• **Exercise instructions**:
A: In two sentences, summarize the Supreme Court judgment excerpt given below.
B: Pick up the Supreme Court judgment excerpt below where it stops and continue it.

• **Document section**:
IN THE SUPREME COURT OF INDIA CIVIL APPELLATE JURISDICTION
CIVIL APPEAL NO.8178/2010 (Arising out of S.L.P.(C) NO. 2786/2009)
Ritesh Tewari & Anr. .. Appellants
Versus
State of U.P. & Ors. ...Respondents
J U D G M E N T
Dr. B.S. CHAUHAN, J.
1. Leave granted.
2. This appeal has been preferred against the judgment and order dated
20th January, 2009, passed by the High Court of judicature at Allahabad in
Civil Misc. Writ Petition No. 45169 of 2008 by which the prayer of the
appellants to quash certain inter-departmental communications has been
rejected.
Facts:
3. One Mawasi, resident of Saraivega Hemlet of village Kakratha,
Tehsil and District Agra, had two sons, namely, Sukha and Shyama.

• **Records supplied**:
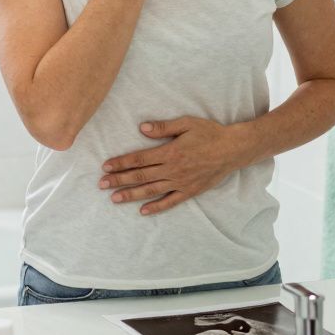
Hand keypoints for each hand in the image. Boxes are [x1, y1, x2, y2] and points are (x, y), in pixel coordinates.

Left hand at [99, 117, 243, 215]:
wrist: (233, 149)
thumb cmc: (209, 133)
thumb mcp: (187, 123)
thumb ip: (164, 127)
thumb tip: (142, 128)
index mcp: (170, 152)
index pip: (139, 159)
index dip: (121, 163)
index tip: (105, 167)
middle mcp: (173, 170)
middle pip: (141, 176)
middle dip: (119, 180)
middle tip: (101, 185)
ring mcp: (181, 182)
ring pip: (151, 190)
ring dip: (131, 195)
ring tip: (114, 199)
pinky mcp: (190, 191)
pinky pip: (170, 202)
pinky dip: (156, 207)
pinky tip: (143, 211)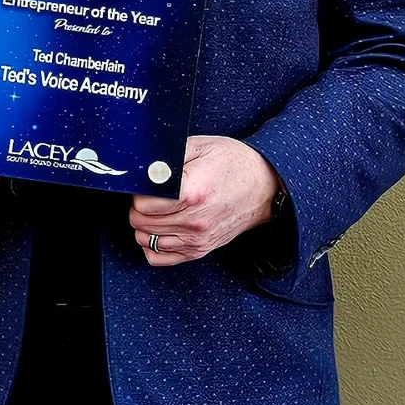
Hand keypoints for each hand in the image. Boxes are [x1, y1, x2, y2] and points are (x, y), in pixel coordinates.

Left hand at [129, 135, 279, 266]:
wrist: (264, 185)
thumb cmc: (234, 163)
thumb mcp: (200, 146)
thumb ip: (167, 157)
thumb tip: (142, 167)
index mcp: (193, 193)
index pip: (142, 204)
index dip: (140, 191)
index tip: (148, 184)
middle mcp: (195, 220)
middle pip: (141, 222)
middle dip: (139, 206)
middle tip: (152, 194)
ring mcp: (197, 239)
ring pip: (146, 240)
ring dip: (144, 224)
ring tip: (157, 209)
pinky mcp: (200, 250)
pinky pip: (158, 258)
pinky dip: (151, 244)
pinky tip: (160, 228)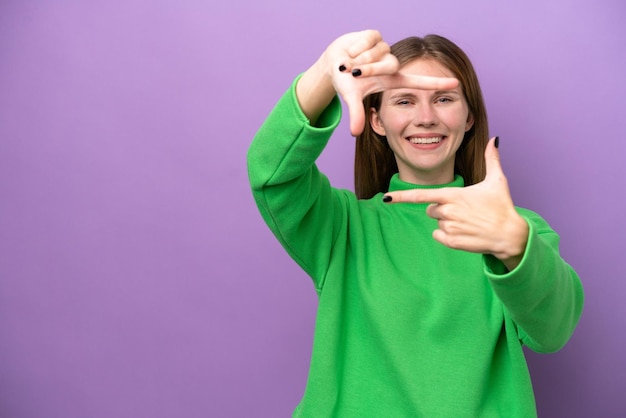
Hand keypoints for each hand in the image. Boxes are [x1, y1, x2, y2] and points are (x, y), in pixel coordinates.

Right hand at [297, 30, 458, 135]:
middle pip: (389, 64)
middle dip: (368, 68)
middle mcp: (392, 64)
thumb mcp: (352, 97)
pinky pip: (368, 40)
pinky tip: (352, 50)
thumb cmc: (346, 81)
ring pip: (377, 52)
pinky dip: (355, 47)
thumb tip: (355, 133)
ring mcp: (385, 49)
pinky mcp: (375, 35)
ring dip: (360, 58)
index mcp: (392, 80)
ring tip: (351, 62)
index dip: (437, 83)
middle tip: (354, 73)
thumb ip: (357, 114)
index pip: (419, 82)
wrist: (333, 62)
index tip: (456, 84)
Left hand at [383, 137, 528, 270]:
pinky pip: (438, 235)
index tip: (386, 198)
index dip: (402, 197)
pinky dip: (446, 235)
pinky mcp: (452, 242)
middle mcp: (448, 211)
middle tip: (464, 210)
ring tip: (467, 221)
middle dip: (442, 208)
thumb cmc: (502, 207)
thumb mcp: (497, 181)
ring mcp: (449, 227)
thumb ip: (491, 159)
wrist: (510, 236)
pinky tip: (463, 232)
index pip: (421, 195)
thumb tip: (494, 139)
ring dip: (447, 221)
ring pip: (436, 221)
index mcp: (453, 195)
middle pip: (431, 208)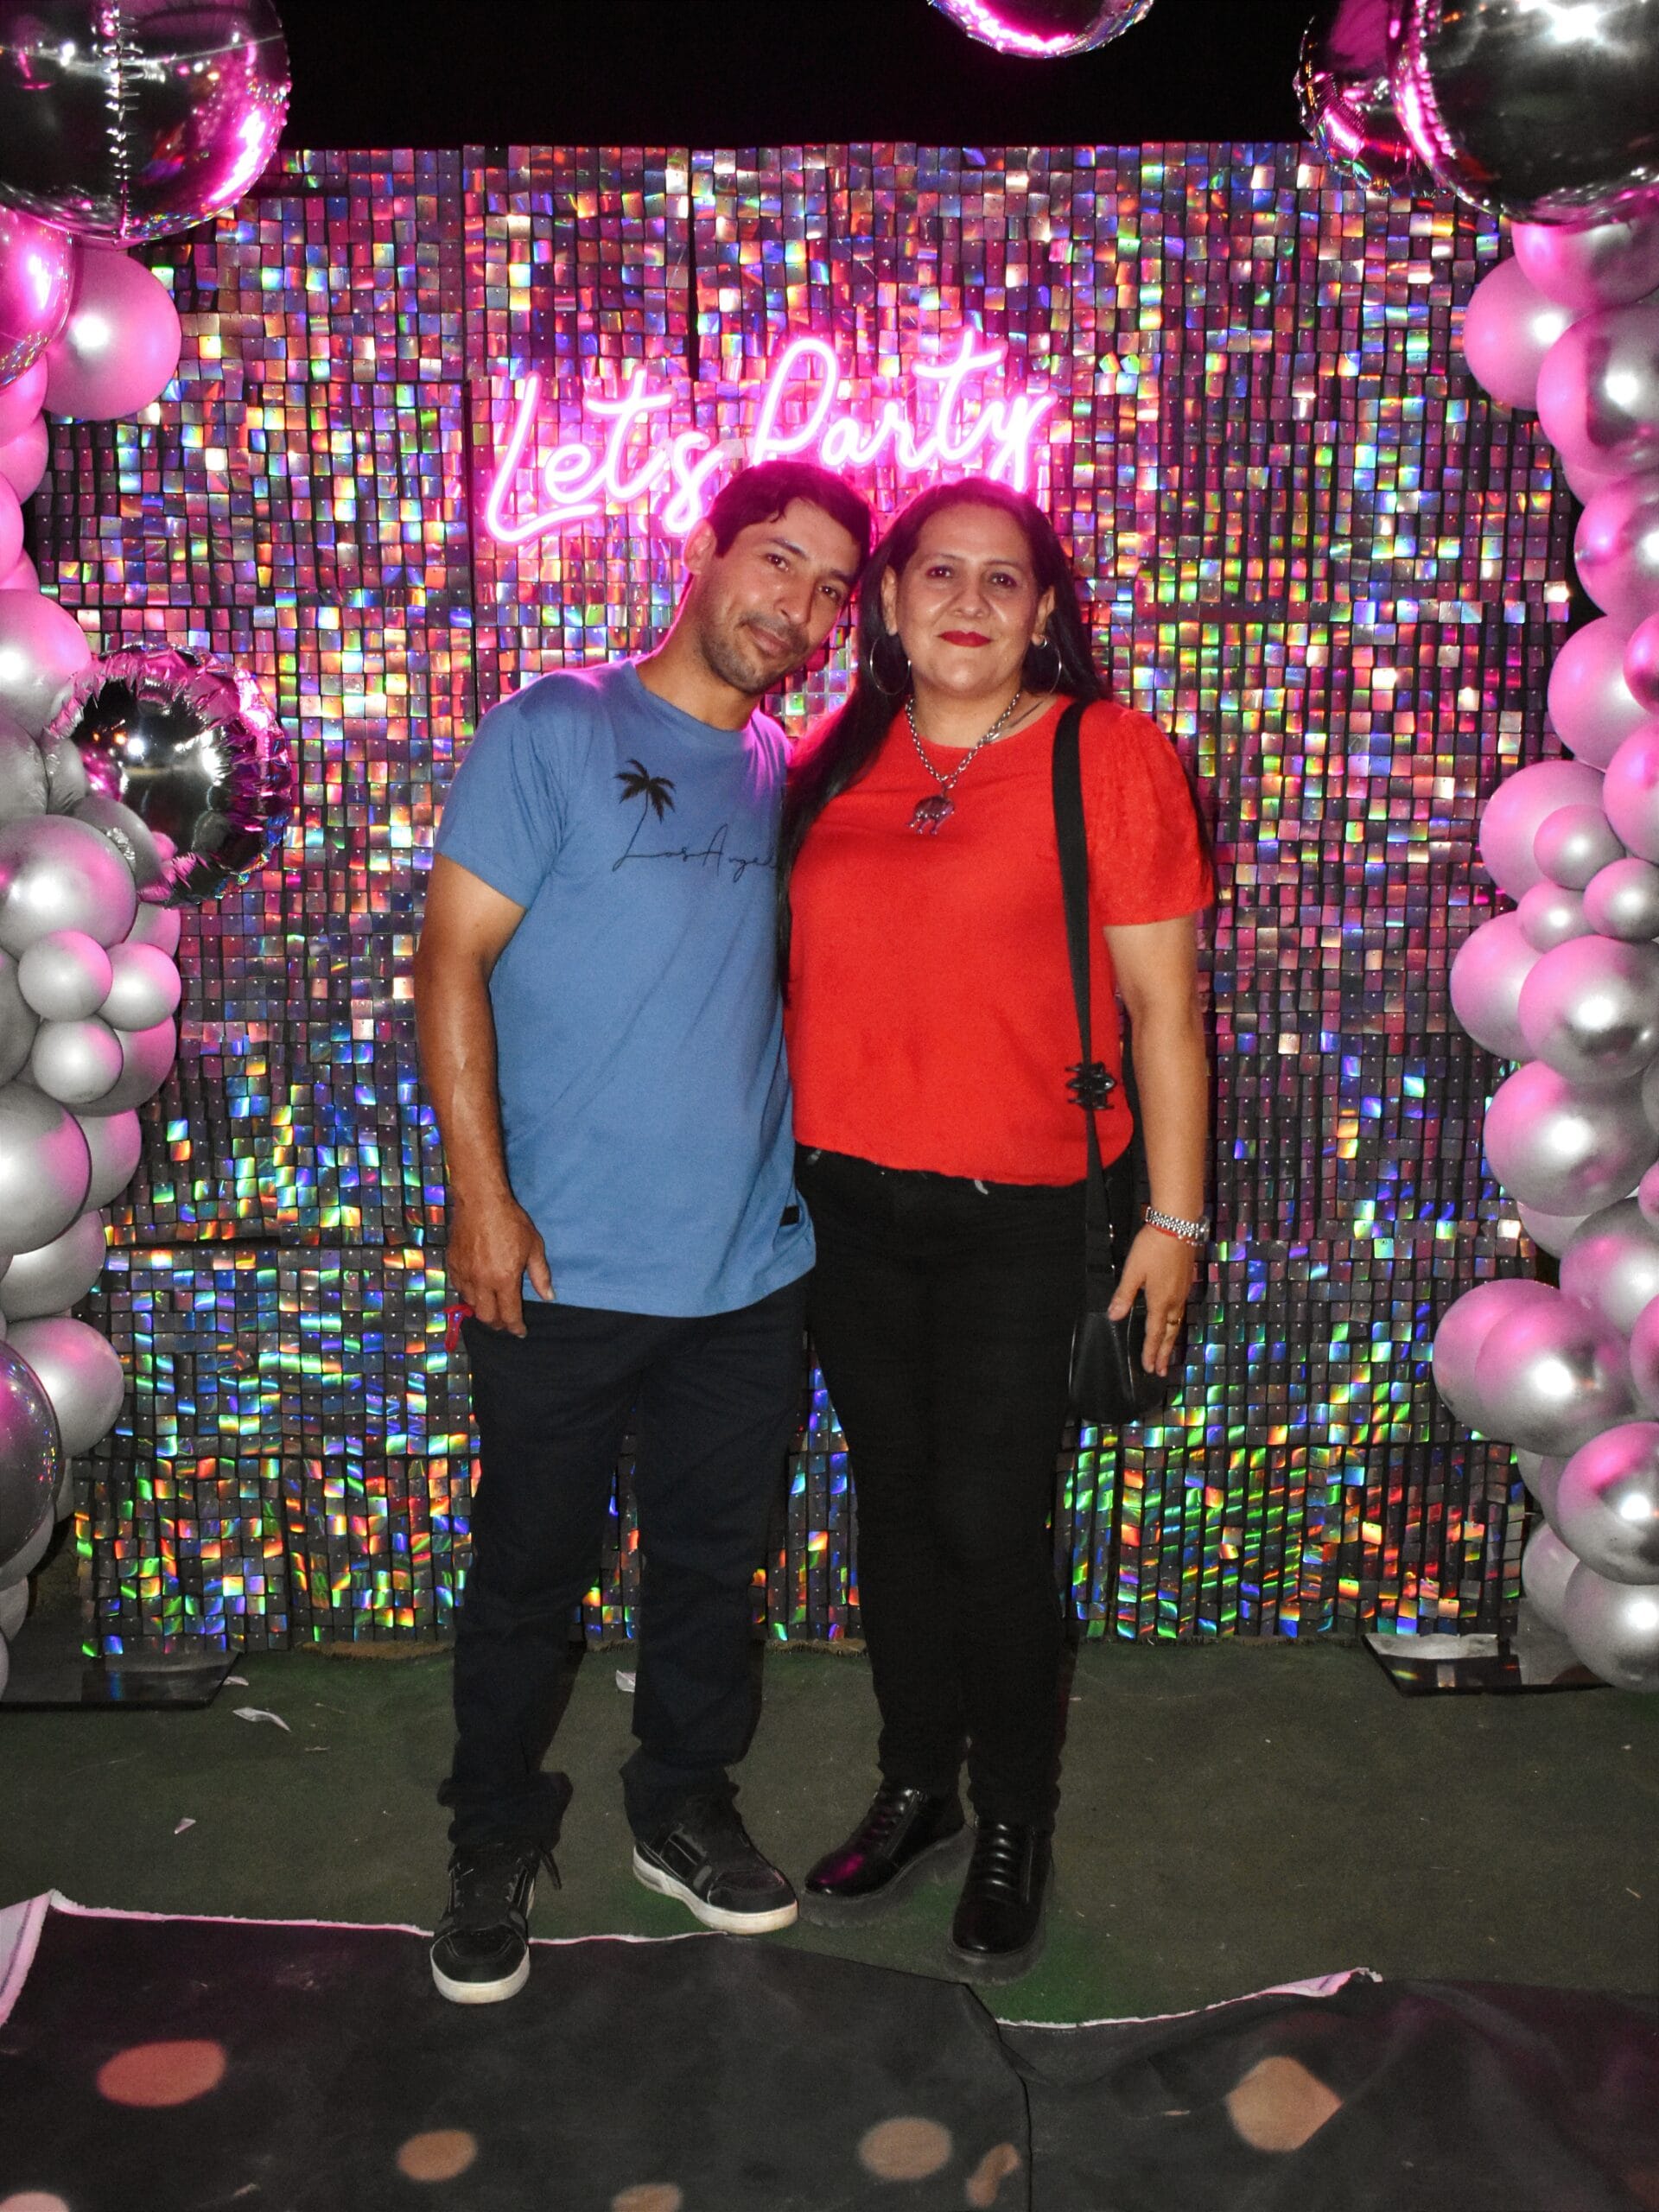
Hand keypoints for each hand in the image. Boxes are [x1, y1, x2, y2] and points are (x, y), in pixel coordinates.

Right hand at [446, 1190, 553, 1336]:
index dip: (515, 1327)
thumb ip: (540, 1275)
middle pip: (486, 1316)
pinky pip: (459, 1288)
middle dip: (497, 1324)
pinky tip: (477, 1289)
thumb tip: (549, 1296)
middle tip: (505, 1322)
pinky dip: (469, 1294)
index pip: (509, 1315)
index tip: (520, 1332)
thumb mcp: (534, 1247)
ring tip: (492, 1306)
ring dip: (482, 1309)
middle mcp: (482, 1282)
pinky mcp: (453, 1264)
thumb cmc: (511, 1222)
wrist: (481, 1202)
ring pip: (471, 1304)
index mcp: (504, 1279)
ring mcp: (464, 1274)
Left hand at [1107, 1225, 1199, 1376]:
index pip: (1154, 1333)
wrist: (1177, 1225)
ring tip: (1168, 1353)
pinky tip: (1174, 1321)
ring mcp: (1183, 1291)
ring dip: (1172, 1340)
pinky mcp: (1186, 1281)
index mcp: (1159, 1301)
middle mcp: (1174, 1300)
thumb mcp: (1132, 1271)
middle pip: (1170, 1333)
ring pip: (1177, 1322)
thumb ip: (1124, 1295)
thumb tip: (1113, 1317)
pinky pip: (1181, 1310)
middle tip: (1162, 1370)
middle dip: (1164, 1353)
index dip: (1150, 1351)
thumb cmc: (1152, 1247)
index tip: (1149, 1368)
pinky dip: (1177, 1323)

• **Responses to the tasks**:
A: In Civil Appeal No. 8178/2010 before the Supreme Court of India, Ritesh Tewari and another appealed against the State of U.P. and others, and Dr. B.S. Chauhan, J. granted leave. The appeal challenges the Allahabad High Court's order of 20th January, 2009, in Civil Misc. Writ Petition No. 45169 of 2008, which rejected the appellants' request to quash certain inter-departmental communications, and the facts begin with Mawasi of village Kakratha, Tehsil and District Agra, who had two sons, Sukha and Shyama.

B:
Shyama has only one son namely, Rammo. Descendents of Sukha have
been Ballo, Radhe Ram, Babu and Sohan Singh. They were having certain
land in Gata Nos. 870, 258, 192, 258/2 and 258/5 measuring 9 Bighas 14
Biswas situate in the revenue estate of Village Kakratha Pragana, Tehsil and
District Agra. The Urban Land (Ceiling and Regulation) Act, 1976
(hereinafter called `the Act 1976’) came into force in the State of Uttar
Pradesh with effect from 17th of February, 1976. The aforesaid tenure
holders were subjected to the provisions of the aforesaid Act 1976. They
had filed their respective declaration as required under the Act 1976,
however, the record reveals that ex-parte assessment orders had been passed
against all of them under Section 8(4) of the Act 1976 on 30th January, 1981,
31st January, 1981, 30th March, 1981, 8th May, 1981 and 25th May, 1981,
declaring an area of land as surplus.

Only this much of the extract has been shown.